大豆の浸水に用いた白濁とした水には栄養価があると言われており、一般的には、この水を大豆を煮るのに使っていきます。そのため、大豆の浸水は「流水」ではなく「貯め水」によって行います。ただ、葉月ではこの「貯め水」を使いません。
なぜなら、これはお米に対する知見ではありますが、生育過程で散布された農薬のほとんどを「外皮」に貯め込むと言われており、大豆も同様のことが起こっている可能性が高いと見ているため。
確かに、大豆を浸水させた水には一定の栄養価があるのかもしれませんが、貯め水による浸水では大豆の外皮を取り除くことが難しく、外皮が残った大豆では農薬を取り込んでしまう可能性が否定できません。
安心な豆腐作りを志す葉月としては、「栄養価」よりも「農薬除去」を優先したいと考えています。
――なるほど。安心なものを届けたいという葉月さんのお考えがよくわかるお話ですね。次に「お水」について教えてください。

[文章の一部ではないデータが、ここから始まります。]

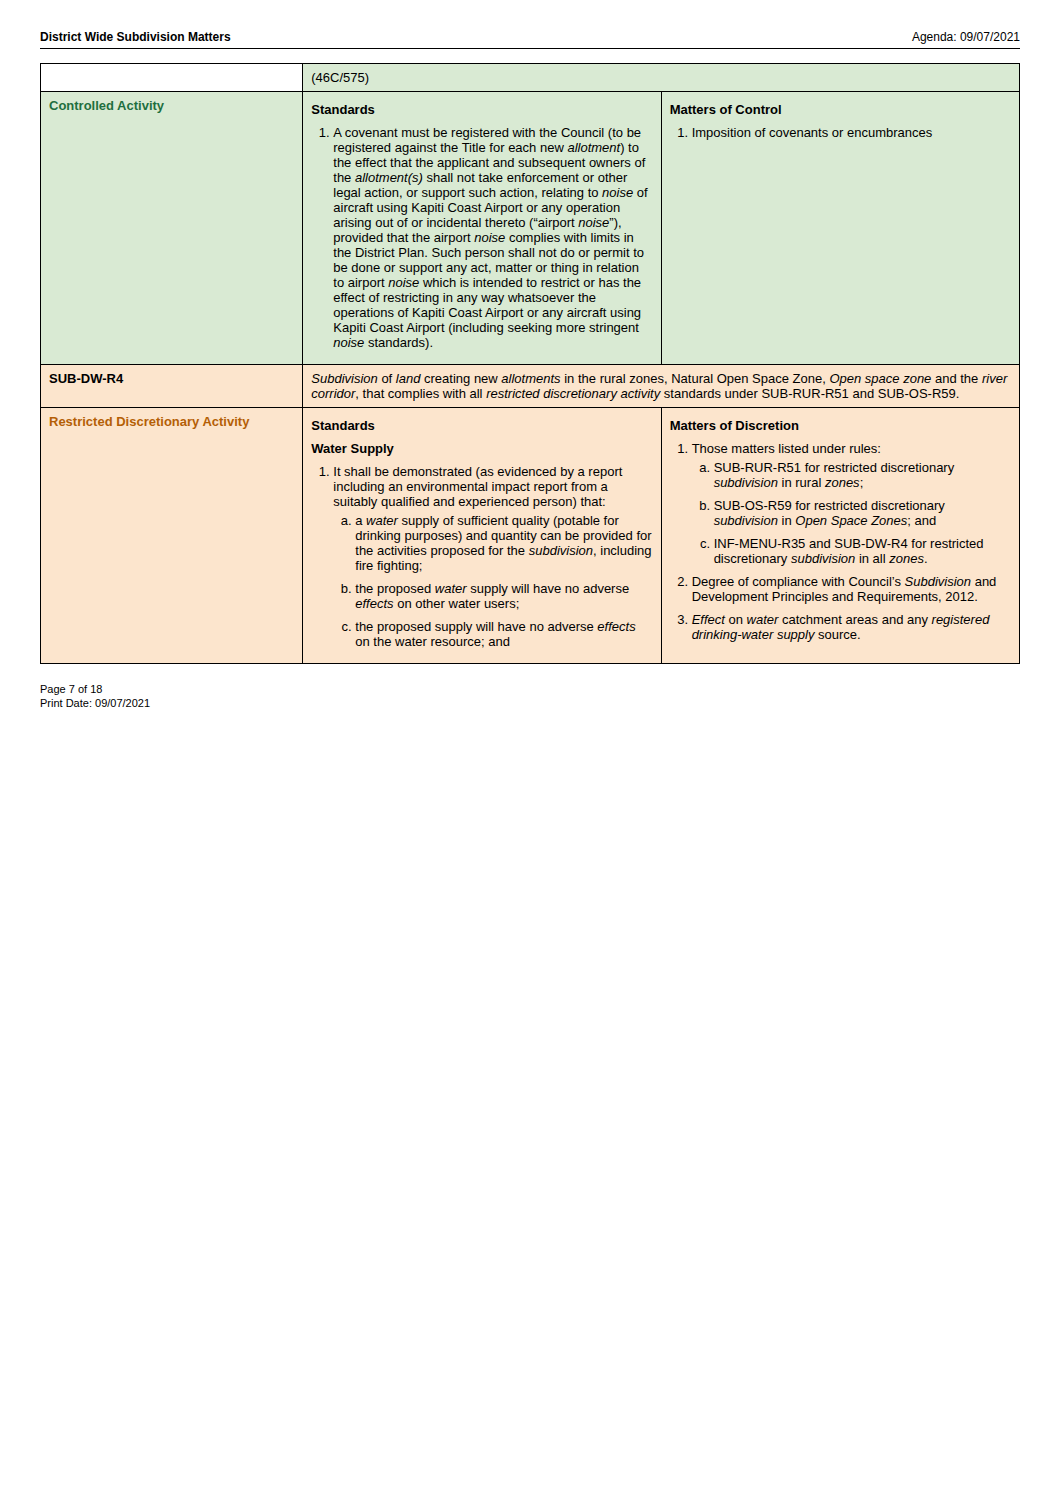District Wide Subdivision Matters
Agenda: 09/07/2021
| | (46C/575) |
| Controlled Activity | Standards A covenant must be registered with the Council (to be registered against the Title for each new allotment ) to the effect that the applicant and subsequent owners of the allotment(s) shall not take enforcement or other legal action, or support such action, relating to noise of aircraft using Kapiti Coast Airport or any operation arising out of or incidental thereto (“airport noise ”), provided that the airport noise complies with limits in the District Plan. Such person shall not do or permit to be done or support any act, matter or thing in relation to airport noise which is intended to restrict or has the effect of restricting in any way whatsoever the operations of Kapiti Coast Airport or any aircraft using Kapiti Coast Airport (including seeking more stringent noise standards). | Matters of Control Imposition of covenants or encumbrances |
| SUB-DW-R4 | Subdivision of land creating new allotments in the rural zones, Natural Open Space Zone, Open space zone and the river corridor , that complies with all restricted discretionary activity standards under SUB-RUR-R51 and SUB-OS-R59. |
| Restricted Discretionary Activity | Standards Water Supply It shall be demonstrated (as evidenced by a report including an environmental impact report from a suitably qualified and experienced person) that: a water supply of sufficient quality (potable for drinking purposes) and quantity can be provided for the activities proposed for the subdivision , including fire fighting; the proposed water supply will have no adverse effects on other water users; the proposed supply will have no adverse effects on the water resource; and | Matters of Discretion Those matters listed under rules: SUB-RUR-R51 for restricted discretionary subdivision in rural zones ; SUB-OS-R59 for restricted discretionary subdivision in Open Space Zones ; and INF-MENU-R35 and SUB-DW-R4 for restricted discretionary subdivision in all zones . Degree of compliance with Council’s Subdivision and Development Principles and Requirements, 2012. Effect on water catchment areas and any registered drinking-water supply source. |
Page 7 of 18
Print Date: 09/07/2021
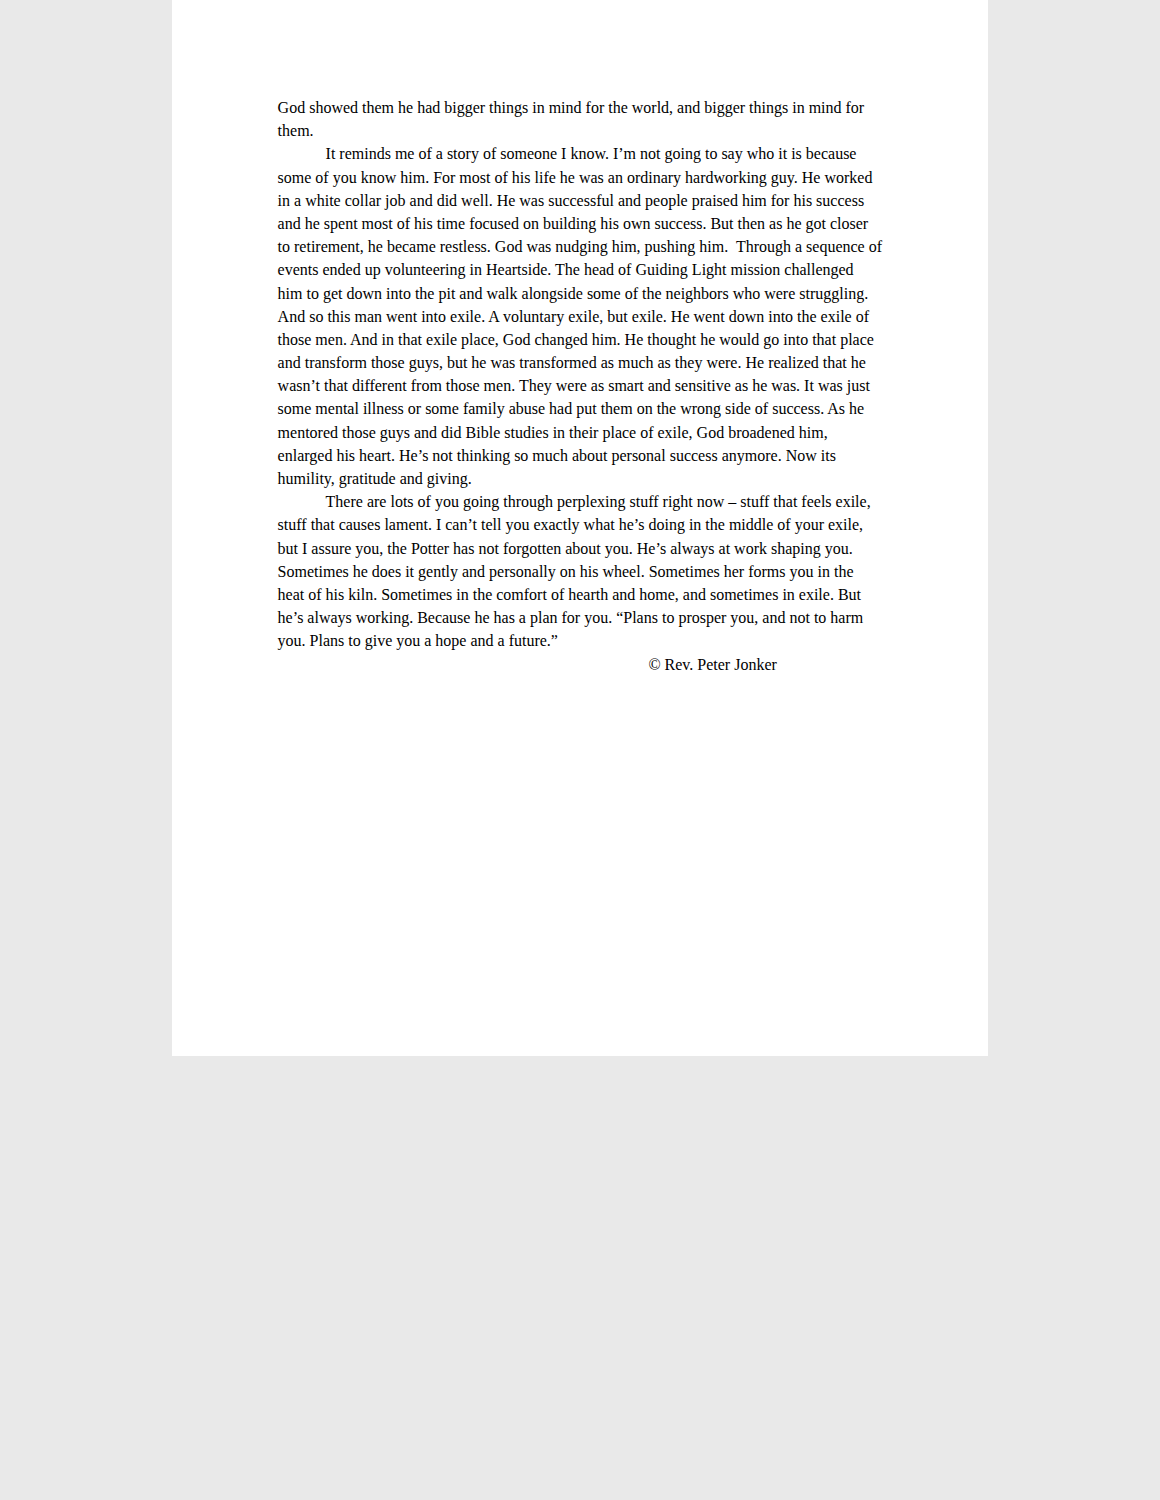God showed them he had bigger things in mind for the world, and bigger things in mind for them.
It reminds me of a story of someone I know. I’m not going to say who it is because some of you know him. For most of his life he was an ordinary hardworking guy. He worked in a white collar job and did well. He was successful and people praised him for his success and he spent most of his time focused on building his own success. But then as he got closer to retirement, he became restless. God was nudging him, pushing him. Through a sequence of events ended up volunteering in Heartside. The head of Guiding Light mission challenged him to get down into the pit and walk alongside some of the neighbors who were struggling. And so this man went into exile. A voluntary exile, but exile. He went down into the exile of those men. And in that exile place, God changed him. He thought he would go into that place and transform those guys, but he was transformed as much as they were. He realized that he wasn’t that different from those men. They were as smart and sensitive as he was. It was just some mental illness or some family abuse had put them on the wrong side of success. As he mentored those guys and did Bible studies in their place of exile, God broadened him, enlarged his heart. He’s not thinking so much about personal success anymore. Now its humility, gratitude and giving.
There are lots of you going through perplexing stuff right now – stuff that feels exile, stuff that causes lament. I can’t tell you exactly what he’s doing in the middle of your exile, but I assure you, the Potter has not forgotten about you. He’s always at work shaping you. Sometimes he does it gently and personally on his wheel. Sometimes her forms you in the heat of his kiln. Sometimes in the comfort of hearth and home, and sometimes in exile. But he’s always working. Because he has a plan for you. “Plans to prosper you, and not to harm you. Plans to give you a hope and a future.”
© Rev. Peter Jonker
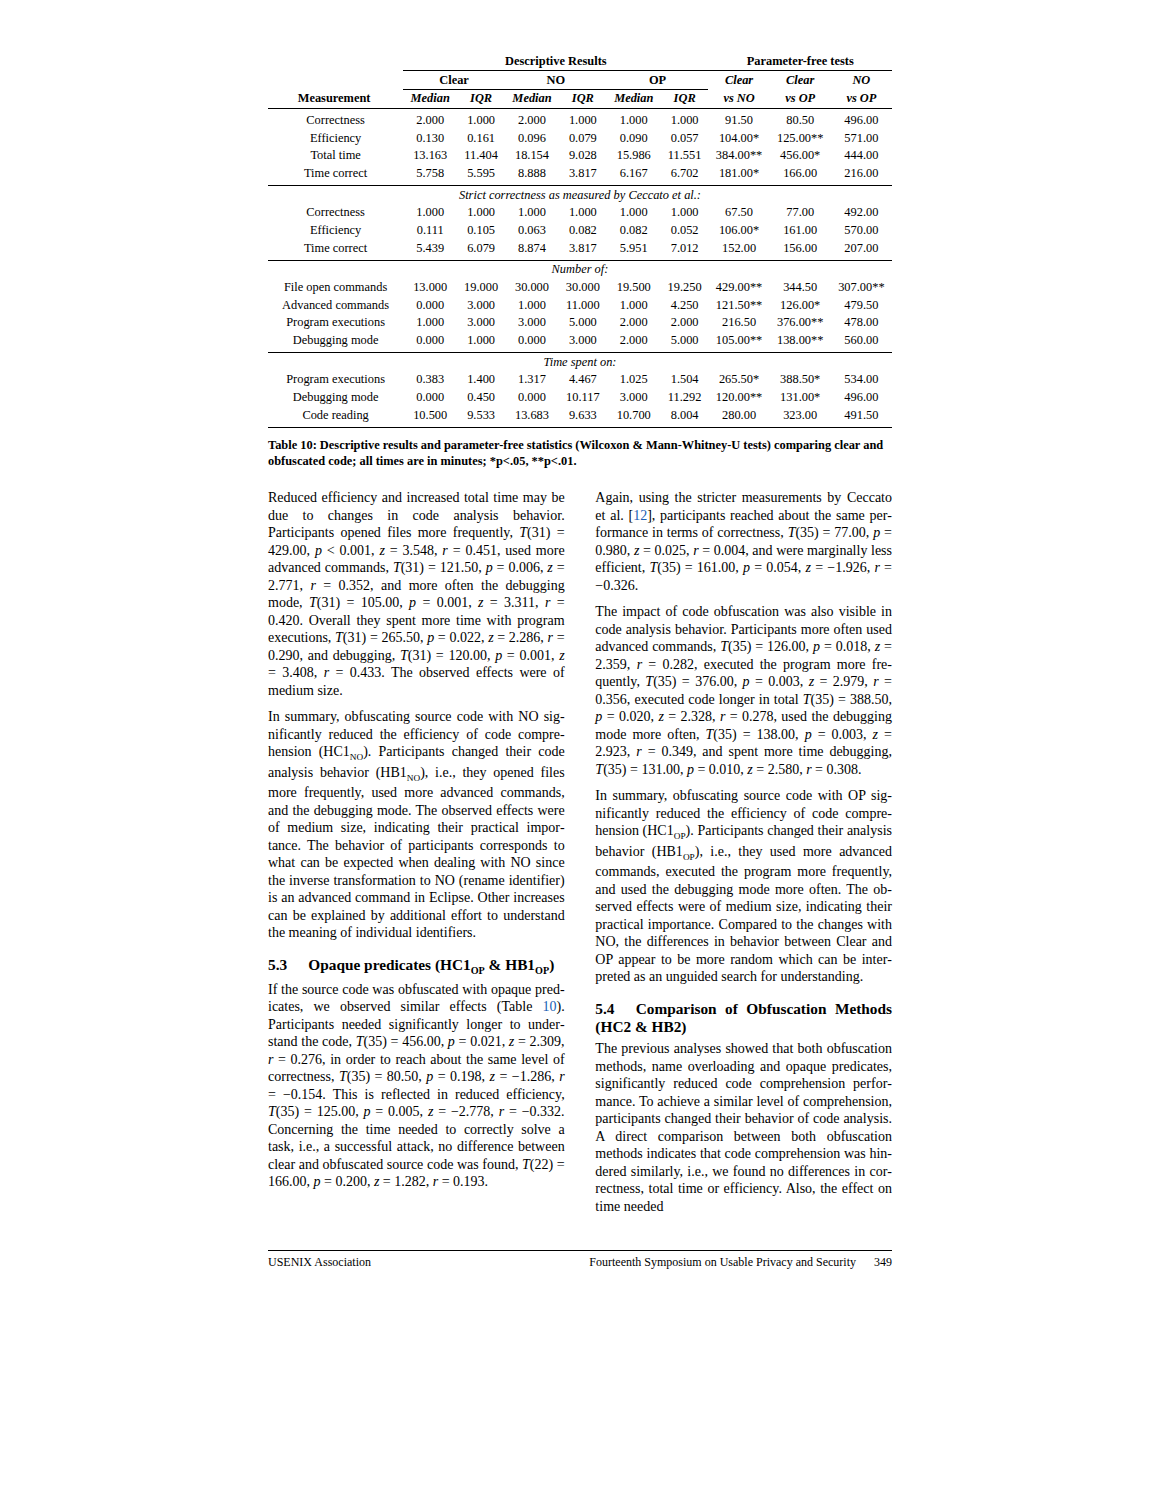| | Descriptive Results | Parameter-free tests |
| --- | --- | --- |
| | Clear | NO | OP | Clear | Clear | NO |
| Measurement | Median | IQR | Median | IQR | Median | IQR | vs NO | vs OP | vs OP |
| Correctness | 2.000 | 1.000 | 2.000 | 1.000 | 1.000 | 1.000 | 91.50 | 80.50 | 496.00 |
| Efficiency | 0.130 | 0.161 | 0.096 | 0.079 | 0.090 | 0.057 | 104.00* | 125.00** | 571.00 |
| Total time | 13.163 | 11.404 | 18.154 | 9.028 | 15.986 | 11.551 | 384.00** | 456.00* | 444.00 |
| Time correct | 5.758 | 5.595 | 8.888 | 3.817 | 6.167 | 6.702 | 181.00* | 166.00 | 216.00 |
| Strict correctness as measured by Ceccato et al.: |
| Correctness | 1.000 | 1.000 | 1.000 | 1.000 | 1.000 | 1.000 | 67.50 | 77.00 | 492.00 |
| Efficiency | 0.111 | 0.105 | 0.063 | 0.082 | 0.082 | 0.052 | 106.00* | 161.00 | 570.00 |
| Time correct | 5.439 | 6.079 | 8.874 | 3.817 | 5.951 | 7.012 | 152.00 | 156.00 | 207.00 |
| Number of: |
| File open commands | 13.000 | 19.000 | 30.000 | 30.000 | 19.500 | 19.250 | 429.00** | 344.50 | 307.00** |
| Advanced commands | 0.000 | 3.000 | 1.000 | 11.000 | 1.000 | 4.250 | 121.50** | 126.00* | 479.50 |
| Program executions | 1.000 | 3.000 | 3.000 | 5.000 | 2.000 | 2.000 | 216.50 | 376.00** | 478.00 |
| Debugging mode | 0.000 | 1.000 | 0.000 | 3.000 | 2.000 | 5.000 | 105.00** | 138.00** | 560.00 |
| Time spent on: |
| Program executions | 0.383 | 1.400 | 1.317 | 4.467 | 1.025 | 1.504 | 265.50* | 388.50* | 534.00 |
| Debugging mode | 0.000 | 0.450 | 0.000 | 10.117 | 3.000 | 11.292 | 120.00** | 131.00* | 496.00 |
| Code reading | 10.500 | 9.533 | 13.683 | 9.633 | 10.700 | 8.004 | 280.00 | 323.00 | 491.50 |
Table 10: Descriptive results and parameter-free statistics (Wilcoxon & Mann-Whitney-U tests) comparing clear and obfuscated code; all times are in minutes; *p<.05, **p<.01.
Reduced efficiency and increased total time may be due to changes in code analysis behavior. Participants opened files more frequently, T(31) = 429.00, p < 0.001, z = 3.548, r = 0.451, used more advanced commands, T(31) = 121.50, p = 0.006, z = 2.771, r = 0.352, and more often the debugging mode, T(31) = 105.00, p = 0.001, z = 3.311, r = 0.420. Overall they spent more time with program executions, T(31) = 265.50, p = 0.022, z = 2.286, r = 0.290, and debugging, T(31) = 120.00, p = 0.001, z = 3.408, r = 0.433. The observed effects were of medium size.
In summary, obfuscating source code with NO significantly reduced the efficiency of code comprehension (HC1NO). Participants changed their code analysis behavior (HB1NO), i.e., they opened files more frequently, used more advanced commands, and the debugging mode. The observed effects were of medium size, indicating their practical importance. The behavior of participants corresponds to what can be expected when dealing with NO since the inverse transformation to NO (rename identifier) is an advanced command in Eclipse. Other increases can be explained by additional effort to understand the meaning of individual identifiers.
5.3 Opaque predicates (HC1OP & HB1OP)
If the source code was obfuscated with opaque predicates, we observed similar effects (Table 10). Participants needed significantly longer to understand the code, T(35) = 456.00, p = 0.021, z = 2.309, r = 0.276, in order to reach about the same level of correctness, T(35) = 80.50, p = 0.198, z = −1.286, r = −0.154. This is reflected in reduced efficiency, T(35) = 125.00, p = 0.005, z = −2.778, r = −0.332. Concerning the time needed to correctly solve a task, i.e., a successful attack, no difference between clear and obfuscated source code was found, T(22) = 166.00, p = 0.200, z = 1.282, r = 0.193.
Again, using the stricter measurements by Ceccato et al. [12], participants reached about the same performance in terms of correctness, T(35) = 77.00, p = 0.980, z = 0.025, r = 0.004, and were marginally less efficient, T(35) = 161.00, p = 0.054, z = −1.926, r = −0.326.
The impact of code obfuscation was also visible in code analysis behavior. Participants more often used advanced commands, T(35) = 126.00, p = 0.018, z = 2.359, r = 0.282, executed the program more frequently, T(35) = 376.00, p = 0.003, z = 2.979, r = 0.356, executed code longer in total T(35) = 388.50, p = 0.020, z = 2.328, r = 0.278, used the debugging mode more often, T(35) = 138.00, p = 0.003, z = 2.923, r = 0.349, and spent more time debugging, T(35) = 131.00, p = 0.010, z = 2.580, r = 0.308.
In summary, obfuscating source code with OP significantly reduced the efficiency of code comprehension (HC1OP). Participants changed their analysis behavior (HB1OP), i.e., they used more advanced commands, executed the program more frequently, and used the debugging mode more often. The observed effects were of medium size, indicating their practical importance. Compared to the changes with NO, the differences in behavior between Clear and OP appear to be more random which can be interpreted as an unguided search for understanding.
5.4 Comparison of Obfuscation Methods (HC2 & HB2)
The previous analyses showed that both obfuscation methods, name overloading and opaque predicates, significantly reduced code comprehension performance. To achieve a similar level of comprehension, participants changed their behavior of code analysis. A direct comparison between both obfuscation methods indicates that code comprehension was hindered similarly, i.e., we found no differences in correctness, total time or efficiency. Also, the effect on time needed
USENIX Association
Fourteenth Symposium on Usable Privacy and Security349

豆腐作りは、まず「大豆の浸水」からスタートします。大豆は、20時間程度かけてゆっくりと水を吸収することで体積は約2倍となり、この水を含む過程で発芽が促され栄養価の高い食品になっていきます。それゆえに「どのような水を使っているか」によって、豆腐の風味は大きく変わっていくと考えています。
では、葉月ではどのような水を使っているか。
大山町には、「大山隠岐国立公園」という35,000haを超える手つかずの大自然があります。西日本最大級の「ブナの自然林」と「火山活動によって作られた地層」が特徴で、この特殊な地形によって磨かれた「天然地下水」を使わせて頂いています。
飲食に適した水質であるかのチェックはもちろんですが、「美味しいお水の方程式(下記リンク参照)」に当てはめた客観的な検証も加えた上で、現時点では「大山の地下水」が葉月の豆腐作りには最適だと考えています。
*参考:美味しいお水の方程式
――「天然地下水」=「美味しいもの」と決め付けず、「方程式」に当てはめて検証もされているんですね。では「にがり」についてはどのようなものをお使いでしょうか。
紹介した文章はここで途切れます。